I can't remember exactly when, but I think I was like maybe eight years
old, because a quarter sounded like pretty good money, but one day the
word "Allowance" rang through the Schadt household. I figure my older
sister picked it up somewhere. It was kind of nice having an older
sibling sort of blazing the trail and telling me and my younger sister
what laid ahead.
Anyway it was a weekly thing. I think my parents negotiated it in terms
of payment for chores done around the house. There were always chores
that they were trying to get us to do and we were always trying to dodge
them, so nothing really changed on that point.
Maybe this is where I get my liberal tendencies. It just seemed like
allowance was some kind of law, and my parents had to give it to me. It
did seem a little unfair to me at the time, but it was unfair for me,
so I didn't mind.
I know you had to work in the store, and I think you got paid something
for it, but you seem like the kind of guy who would enjoy doing chores,
and even if you didn't enjoy them you would be happy to do them just
because you are such a damned boy scout. Correct me if I'm wrong.
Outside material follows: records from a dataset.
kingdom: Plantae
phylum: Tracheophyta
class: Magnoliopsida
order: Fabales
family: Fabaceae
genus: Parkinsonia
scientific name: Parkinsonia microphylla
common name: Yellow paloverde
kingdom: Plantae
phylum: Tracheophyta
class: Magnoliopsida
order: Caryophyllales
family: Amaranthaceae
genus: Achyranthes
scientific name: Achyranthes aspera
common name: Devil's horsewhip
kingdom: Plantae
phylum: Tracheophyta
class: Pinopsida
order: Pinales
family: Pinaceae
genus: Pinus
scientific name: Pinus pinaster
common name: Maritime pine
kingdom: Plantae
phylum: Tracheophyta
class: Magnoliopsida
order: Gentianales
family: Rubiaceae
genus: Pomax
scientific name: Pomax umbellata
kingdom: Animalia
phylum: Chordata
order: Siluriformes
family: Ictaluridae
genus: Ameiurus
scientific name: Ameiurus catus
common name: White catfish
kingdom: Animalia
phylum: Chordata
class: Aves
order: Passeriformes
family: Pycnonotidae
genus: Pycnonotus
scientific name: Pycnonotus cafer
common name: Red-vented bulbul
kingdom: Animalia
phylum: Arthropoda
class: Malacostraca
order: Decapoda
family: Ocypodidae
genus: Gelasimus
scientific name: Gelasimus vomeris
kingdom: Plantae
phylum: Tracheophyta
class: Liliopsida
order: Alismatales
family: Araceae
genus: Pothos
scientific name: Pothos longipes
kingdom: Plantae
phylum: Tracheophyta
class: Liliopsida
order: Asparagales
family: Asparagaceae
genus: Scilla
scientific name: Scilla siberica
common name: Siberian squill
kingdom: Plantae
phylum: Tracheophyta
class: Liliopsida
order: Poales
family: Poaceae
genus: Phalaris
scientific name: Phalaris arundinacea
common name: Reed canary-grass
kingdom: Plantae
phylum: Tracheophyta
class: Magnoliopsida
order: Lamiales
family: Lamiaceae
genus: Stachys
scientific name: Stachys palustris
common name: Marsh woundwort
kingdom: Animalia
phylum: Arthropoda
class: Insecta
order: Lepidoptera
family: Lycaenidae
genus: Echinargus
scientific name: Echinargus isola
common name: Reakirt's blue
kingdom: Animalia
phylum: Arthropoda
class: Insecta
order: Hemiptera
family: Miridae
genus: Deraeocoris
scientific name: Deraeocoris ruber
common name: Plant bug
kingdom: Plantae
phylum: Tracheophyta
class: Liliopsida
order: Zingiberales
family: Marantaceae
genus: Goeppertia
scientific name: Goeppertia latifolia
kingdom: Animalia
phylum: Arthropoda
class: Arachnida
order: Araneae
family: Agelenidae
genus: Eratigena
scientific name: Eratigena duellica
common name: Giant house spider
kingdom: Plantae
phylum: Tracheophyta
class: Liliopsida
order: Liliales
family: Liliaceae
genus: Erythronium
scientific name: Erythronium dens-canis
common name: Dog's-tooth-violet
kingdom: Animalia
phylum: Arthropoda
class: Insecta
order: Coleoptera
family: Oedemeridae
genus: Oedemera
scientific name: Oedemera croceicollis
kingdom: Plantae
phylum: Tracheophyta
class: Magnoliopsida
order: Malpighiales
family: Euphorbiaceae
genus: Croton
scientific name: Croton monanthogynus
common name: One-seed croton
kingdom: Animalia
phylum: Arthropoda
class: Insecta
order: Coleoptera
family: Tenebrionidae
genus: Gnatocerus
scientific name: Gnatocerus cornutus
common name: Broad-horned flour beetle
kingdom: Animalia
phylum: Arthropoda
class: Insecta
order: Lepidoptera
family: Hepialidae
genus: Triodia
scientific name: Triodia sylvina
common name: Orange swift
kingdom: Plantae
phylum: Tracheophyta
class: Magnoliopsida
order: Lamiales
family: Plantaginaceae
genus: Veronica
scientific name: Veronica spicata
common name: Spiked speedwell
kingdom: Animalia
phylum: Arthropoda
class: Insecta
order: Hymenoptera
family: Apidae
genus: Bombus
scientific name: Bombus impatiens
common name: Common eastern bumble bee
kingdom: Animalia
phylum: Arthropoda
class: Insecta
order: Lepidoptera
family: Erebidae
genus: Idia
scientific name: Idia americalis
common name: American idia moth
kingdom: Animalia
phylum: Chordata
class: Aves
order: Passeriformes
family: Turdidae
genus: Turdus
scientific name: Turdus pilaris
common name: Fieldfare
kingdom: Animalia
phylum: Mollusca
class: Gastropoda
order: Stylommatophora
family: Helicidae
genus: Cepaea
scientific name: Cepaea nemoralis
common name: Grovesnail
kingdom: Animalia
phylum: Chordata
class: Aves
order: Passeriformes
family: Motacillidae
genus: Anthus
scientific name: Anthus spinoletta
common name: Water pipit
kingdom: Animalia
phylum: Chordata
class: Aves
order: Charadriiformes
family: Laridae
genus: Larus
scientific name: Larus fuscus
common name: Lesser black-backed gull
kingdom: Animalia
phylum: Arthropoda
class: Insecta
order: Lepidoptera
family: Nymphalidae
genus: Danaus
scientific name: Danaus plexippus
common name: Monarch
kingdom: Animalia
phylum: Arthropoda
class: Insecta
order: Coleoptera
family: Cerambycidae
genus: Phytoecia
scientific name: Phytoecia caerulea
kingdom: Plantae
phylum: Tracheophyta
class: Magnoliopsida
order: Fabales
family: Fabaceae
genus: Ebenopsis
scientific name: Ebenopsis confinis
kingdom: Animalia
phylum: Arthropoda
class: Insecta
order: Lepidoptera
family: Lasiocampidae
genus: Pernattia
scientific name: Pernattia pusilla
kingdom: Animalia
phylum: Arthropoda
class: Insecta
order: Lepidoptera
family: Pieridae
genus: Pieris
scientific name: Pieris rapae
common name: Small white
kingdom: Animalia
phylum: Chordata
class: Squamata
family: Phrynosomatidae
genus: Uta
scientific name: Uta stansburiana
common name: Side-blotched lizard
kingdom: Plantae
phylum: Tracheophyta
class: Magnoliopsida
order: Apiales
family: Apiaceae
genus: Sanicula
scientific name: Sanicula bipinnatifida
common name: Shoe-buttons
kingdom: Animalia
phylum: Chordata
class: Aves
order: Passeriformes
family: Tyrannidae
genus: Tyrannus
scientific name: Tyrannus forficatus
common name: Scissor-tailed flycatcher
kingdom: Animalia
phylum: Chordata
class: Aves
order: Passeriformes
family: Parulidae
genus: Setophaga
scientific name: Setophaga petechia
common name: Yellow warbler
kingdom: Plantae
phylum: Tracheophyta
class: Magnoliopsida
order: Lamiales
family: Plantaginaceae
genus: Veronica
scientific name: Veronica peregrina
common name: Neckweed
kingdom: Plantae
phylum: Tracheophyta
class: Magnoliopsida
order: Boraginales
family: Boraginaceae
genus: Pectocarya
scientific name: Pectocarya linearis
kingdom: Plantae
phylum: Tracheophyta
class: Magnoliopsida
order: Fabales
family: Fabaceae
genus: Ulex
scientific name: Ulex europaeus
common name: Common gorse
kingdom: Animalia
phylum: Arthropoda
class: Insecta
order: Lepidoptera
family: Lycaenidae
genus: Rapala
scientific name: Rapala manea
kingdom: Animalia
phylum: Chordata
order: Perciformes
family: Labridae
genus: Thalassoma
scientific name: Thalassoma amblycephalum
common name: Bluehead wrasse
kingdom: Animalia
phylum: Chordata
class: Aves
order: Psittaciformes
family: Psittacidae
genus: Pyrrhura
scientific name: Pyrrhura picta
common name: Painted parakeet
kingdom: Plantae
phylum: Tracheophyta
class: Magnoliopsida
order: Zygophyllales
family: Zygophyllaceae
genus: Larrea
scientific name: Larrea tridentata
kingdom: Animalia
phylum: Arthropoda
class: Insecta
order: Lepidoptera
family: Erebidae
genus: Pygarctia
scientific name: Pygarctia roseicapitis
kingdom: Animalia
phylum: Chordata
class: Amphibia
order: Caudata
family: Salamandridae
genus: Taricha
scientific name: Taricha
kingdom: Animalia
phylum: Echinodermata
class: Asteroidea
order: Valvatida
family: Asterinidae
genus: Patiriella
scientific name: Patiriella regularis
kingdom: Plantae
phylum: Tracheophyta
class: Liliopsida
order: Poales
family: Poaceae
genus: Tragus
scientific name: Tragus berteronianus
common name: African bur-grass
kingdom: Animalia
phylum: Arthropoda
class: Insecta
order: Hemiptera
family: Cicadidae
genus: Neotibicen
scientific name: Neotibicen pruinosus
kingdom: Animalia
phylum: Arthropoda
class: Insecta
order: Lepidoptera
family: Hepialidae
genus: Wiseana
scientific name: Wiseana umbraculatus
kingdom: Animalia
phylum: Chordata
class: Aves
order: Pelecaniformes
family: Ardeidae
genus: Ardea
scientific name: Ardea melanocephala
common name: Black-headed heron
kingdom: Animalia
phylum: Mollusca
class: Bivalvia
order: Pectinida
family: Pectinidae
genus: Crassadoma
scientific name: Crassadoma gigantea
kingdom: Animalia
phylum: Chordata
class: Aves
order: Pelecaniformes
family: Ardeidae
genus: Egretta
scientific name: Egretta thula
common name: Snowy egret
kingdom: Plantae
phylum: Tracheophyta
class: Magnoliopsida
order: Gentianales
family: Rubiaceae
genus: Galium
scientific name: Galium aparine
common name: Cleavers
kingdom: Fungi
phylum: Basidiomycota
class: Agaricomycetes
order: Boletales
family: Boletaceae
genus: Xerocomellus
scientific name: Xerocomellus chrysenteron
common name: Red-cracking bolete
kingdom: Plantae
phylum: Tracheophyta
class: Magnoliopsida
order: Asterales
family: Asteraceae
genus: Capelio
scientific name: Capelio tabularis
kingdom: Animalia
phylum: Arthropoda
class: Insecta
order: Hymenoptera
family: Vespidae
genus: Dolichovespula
As we got older the allowance got bigger, though it never amounted to a
lot. I did mow lawns and shovel snow in the neighborhood and then I
would get money from semi distant relatives on my birthday and
Christmas. Of course, being a Bohunk, most of that went right to
Talmans.
Speaking of which, if you want to teach kids how to handle their money, I
think you need something like Talmans, like the Talmans of our youth,
where when you brought in your little pittance you brought in your
little bankbook with it, and the kindly clerk would not only write in
the new amount, but he would add whatever interest you had accrued.
Interest! Free money!! The way to a Bohunk's heart!!! Others pay
interest, we receive it. I had to go into debt to get my mortgage and
my student loans and it just killed me to pay interest on either one of
them.
See, back in the day we had bankbooks, and clunky coins and wrinkled
bills that would smell nice if they came out of some lady's purse, real
money. All the youth of today has is those cards, and worse yet, that
thing where they hold out their sooper dooper phone and somebody swishes
something across it. I don't think they will ever learn the value of
money if they never even see any.
I don't think a buck a day is going to motivate any kid. Maybe if it
was a silver dollar. One of my grandfathers used to give me a silver
dollar from time to time and that impressed me. Of course we don't have
silver dollars anymore, we have these goofy looking coins that they
color bronze so that you can tell them from quarters which they are the
same size of. You get them if you do any transaction with the US
Government that requires change, like buying stamps at the post office,
because the government thinks somehow if they give them we will come to
get used to using them.
When you buy something with one of them you always want to tell the
clerk so that they won't think it is a quarter. I find myself saying
that it is a silver dollar even though it isn't hardly, because those
are just the words that come out of my mouth.
And what about half dollars, those big half dollars with Ben on one side
and the liberty bell on the other? Cool or what? They just don't make
money like they used to.
I don't understand your IRA. Is it actual stocks, or some kind of
mutual fund? If you are taking out a thousand a month is that
replenished by dividends or something? The way to invest seems like
to me, is to buy low and sell high, which it seems like you could tell
when stocks are way too high and sell, and buy back again when they
appear to be in a valley. Not that I have ever tried anything like
that. I couldn't live like that, watching the stock ticker every day.
But then you say you are always watching it, so why do you do that if
you are not into buying or selling?
Trump is a personality type that I am sure you know well because they
are all over, and I refer here to the big fucking asshole. It's as
simple as that. He thinks he is the smartest guy in the world, and he
probably doesn't even notice anybody else, and is certainly too
unreliable to use in any plot. There is some talk of republicans
putting up a third party candidate if he wins. If they somehow manage
to avoid nominating him he will think they have treated him unfairly and
will certainly run on a third party.
Either way the big girl wins big, and likely we take back the Senate and
there is some talk about even the house, and if we want to put Bern on
the supreme court there is nothing you can do about it and you might as
well get measured for the tux for your wedding to your gay dog.
Or maybe something else might happen.